Den Ausschnitt oder das Ganze?

Den Ausschnitt oder das Ganze?

Ein bekannter Versuch mit Kindern, mit dem deren Fähigkeit, Wünsche aufzuschieben, getestet werden soll, geht in etwa so: Die Kinder bekommen eine bestimmte Anzahl Marsh Mellows vor sich auf den Tisch gelegt. Sie erhalten die folgende Information: Wer die verlockenden Marsh Mellows für einen kürzeren Zeitraum nur anschaut und nicht verzehrt, bekommt nach Ablauf des Zeitraumes weitere Marsh Mellows dazu und darf dann alle verzehren. Wer den Verzehrwunsch dagegen nicht aufschieben kann und gleich alle isst, erhält keine weiteren Marsh Mellows und muss sich deshalb aufgrund seines kurzsichtigen Handelns mit weniger zufriedengeben. So weit, so gut.

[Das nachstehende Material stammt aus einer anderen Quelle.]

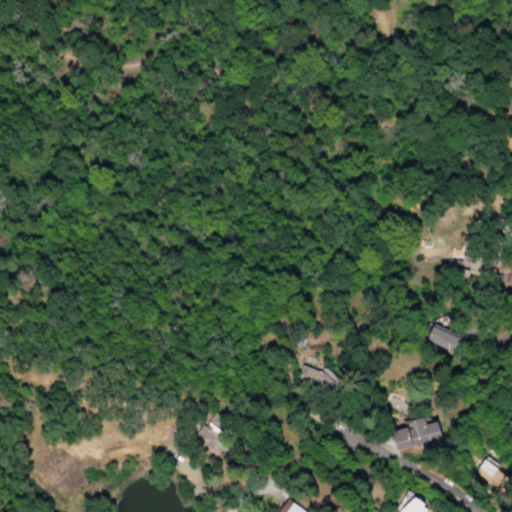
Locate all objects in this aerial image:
road: (256, 90)
building: (467, 266)
building: (440, 337)
building: (413, 433)
building: (488, 474)
road: (416, 486)
building: (408, 505)
building: (287, 507)
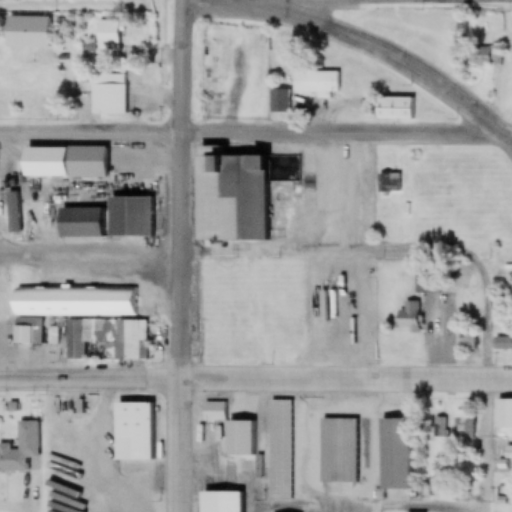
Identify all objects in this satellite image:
road: (256, 5)
building: (107, 39)
building: (484, 56)
road: (394, 59)
building: (316, 83)
building: (108, 94)
building: (279, 101)
building: (395, 109)
road: (255, 133)
building: (85, 162)
road: (185, 190)
building: (227, 195)
building: (128, 216)
building: (510, 221)
building: (77, 222)
road: (384, 255)
building: (426, 281)
building: (74, 302)
building: (412, 316)
building: (243, 327)
building: (26, 333)
building: (108, 338)
building: (466, 339)
building: (502, 344)
road: (256, 379)
building: (510, 411)
building: (214, 412)
building: (464, 425)
building: (132, 431)
road: (484, 445)
road: (180, 446)
building: (21, 449)
building: (281, 450)
building: (508, 453)
building: (396, 454)
building: (339, 458)
building: (221, 501)
building: (221, 502)
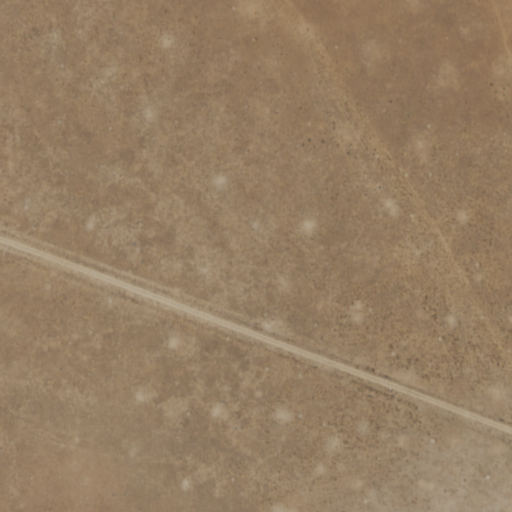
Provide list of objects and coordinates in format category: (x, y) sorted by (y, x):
road: (256, 335)
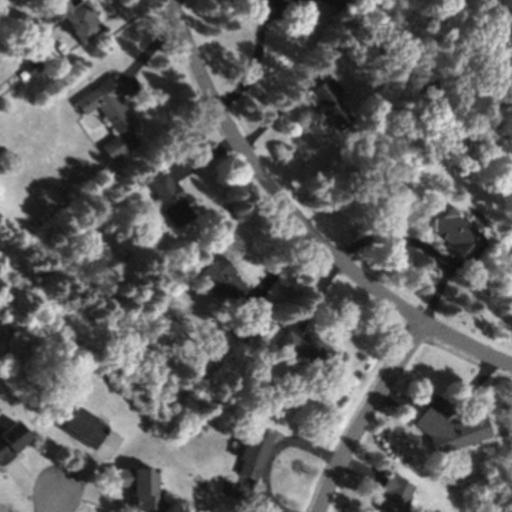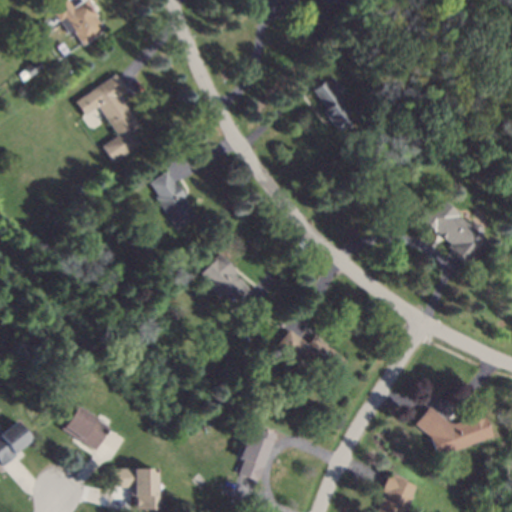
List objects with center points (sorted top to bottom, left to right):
road: (71, 0)
building: (325, 2)
building: (327, 3)
building: (77, 18)
building: (77, 19)
road: (149, 50)
road: (256, 61)
building: (31, 66)
building: (22, 74)
building: (332, 103)
building: (332, 103)
road: (276, 113)
building: (110, 115)
building: (111, 115)
road: (204, 158)
building: (170, 199)
building: (171, 200)
building: (98, 204)
road: (300, 219)
building: (457, 231)
building: (457, 233)
road: (383, 238)
road: (278, 269)
building: (223, 277)
building: (223, 280)
building: (240, 330)
building: (310, 350)
building: (312, 352)
road: (446, 403)
road: (365, 414)
building: (84, 426)
building: (84, 427)
building: (452, 430)
building: (452, 431)
building: (12, 440)
building: (11, 441)
road: (278, 445)
building: (254, 452)
building: (254, 452)
road: (90, 466)
road: (361, 470)
building: (137, 484)
building: (136, 485)
road: (28, 486)
building: (393, 494)
building: (394, 494)
road: (93, 496)
road: (55, 498)
road: (255, 502)
road: (52, 511)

An dieses in der Fachliteratur sehr bekannte Experiment musste ich denken, als ich von einer höheren Führungskraft eines technikorientierten Kundenunternehmens mit mehreren Tausend Mitarbeitern folgendes hörte: Man hat dort durch einige Maßnahmen auf Wunsch der Investoren die Umsatzrendite auf 9% gesteigert (was für diese Branche sehr hoch ist), und eine dieser Maßnahmen ist, ich wollte es nicht glauben, der völlige Verzicht auf Personalentwicklungsmaßnahmen im Unternehmen. Der entsprechende Bereich im Personalwesen wurde dort aufgelöst, und wer von den Führungskräften jetzt noch meint, seine Mitarbeiter qualifizieren zu müssen, muss das aus den ebenfalls reduzierten eigenen Budgets bestreiten. Der Blick fürs Ganze und für die Zukunft des Unternehmens, Markt- und Wettbewerbsfähigkeit? Fehlanzeige! Personalentwicklung = Marsh Mellows.

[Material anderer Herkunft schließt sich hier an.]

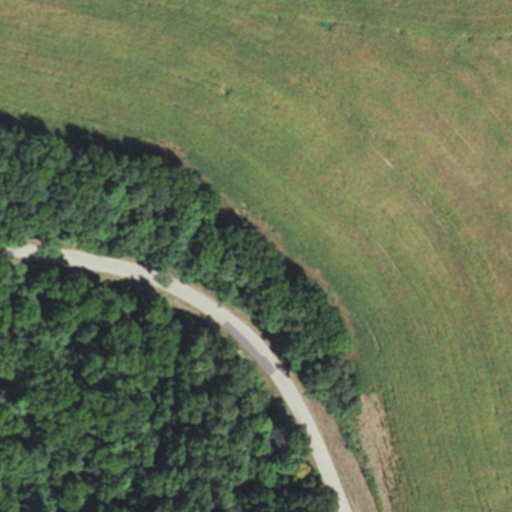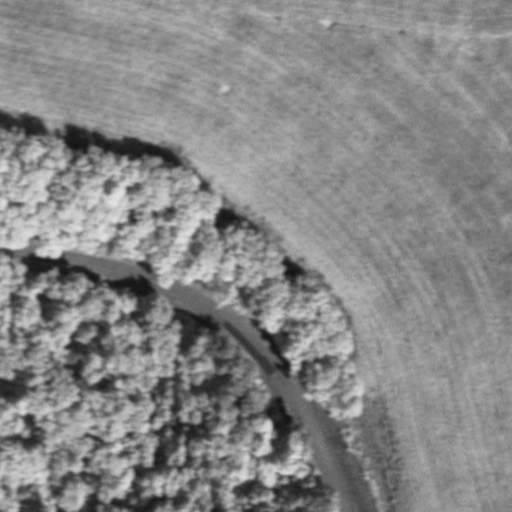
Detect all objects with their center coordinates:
road: (222, 314)
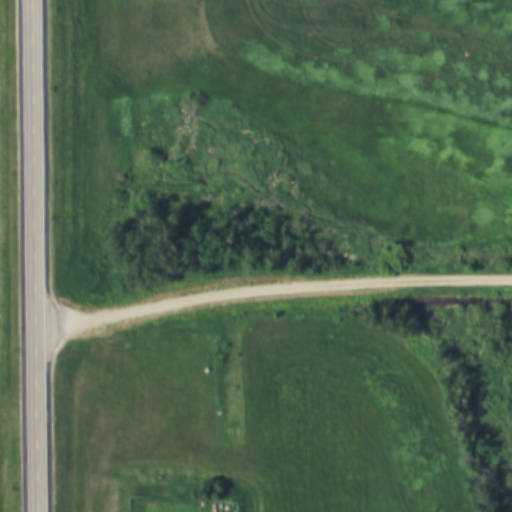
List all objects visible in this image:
road: (25, 1)
road: (29, 256)
road: (268, 275)
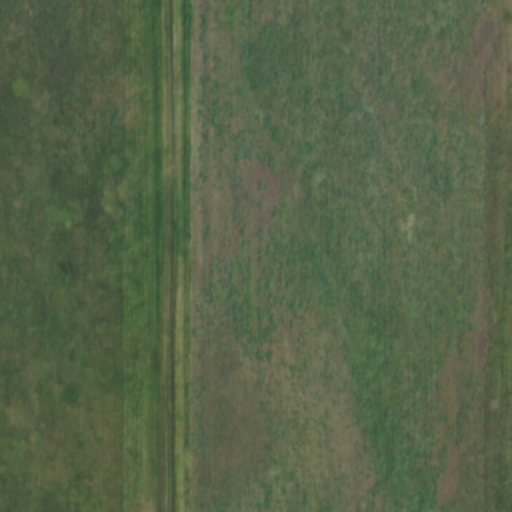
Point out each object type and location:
road: (164, 256)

Noch ein paar Beispiele gefällig?

  • Um „die Braut für die Börse hübsch zu machen“, wurde bei der Berliner S-Bahn so lange und intensiv an nötigen Investitionen (auch Erhaltungsinvestitionen) gespart, bis das System zusammenbrach, auch nach Jahren bis heute der S-Bahnverkehr weiterhin unzuverlässig ist und die Folgekosten das Eingesparte bei weitem übertreffen.
  • Ein Konsortium bot vor Jahren an, den Berliner Flughafen für rd. 2,5 Mrd. Euro zu bauen. Das können wir billiger, sagte die Politik, mittlerweile ist die 7 Mrd. Grenze gerissen und ein Ende nicht in Sicht.
  • Facebook wurde vor einigen Wochen angezählt, weil die wirklich sehr hohen Gewinne leider etwas unter den Versprechungen blieben und die Investoren bereits bei geringen Abweichungen unruhig werden.
  • Und dann wären da noch die Bundeswehr, die Feuerwehren u.v.a.

In allen (und vielen weiteren) Fällen ist zu konstatieren, dass hier ein jeweils kurzfristig orientierter Blick auf den Ausschnitt des hier und heute die Sicht auf das Ganze und die Zukunft verstellt. Nicht, dass man zu einer solchen Betrachtung nicht in der Lage wäre, vielmehr ist es so, dass man die Sache vom Tisch bekommen möchte und Mahner oder Andersdenkende das Geschehen nur stören und aufhalten.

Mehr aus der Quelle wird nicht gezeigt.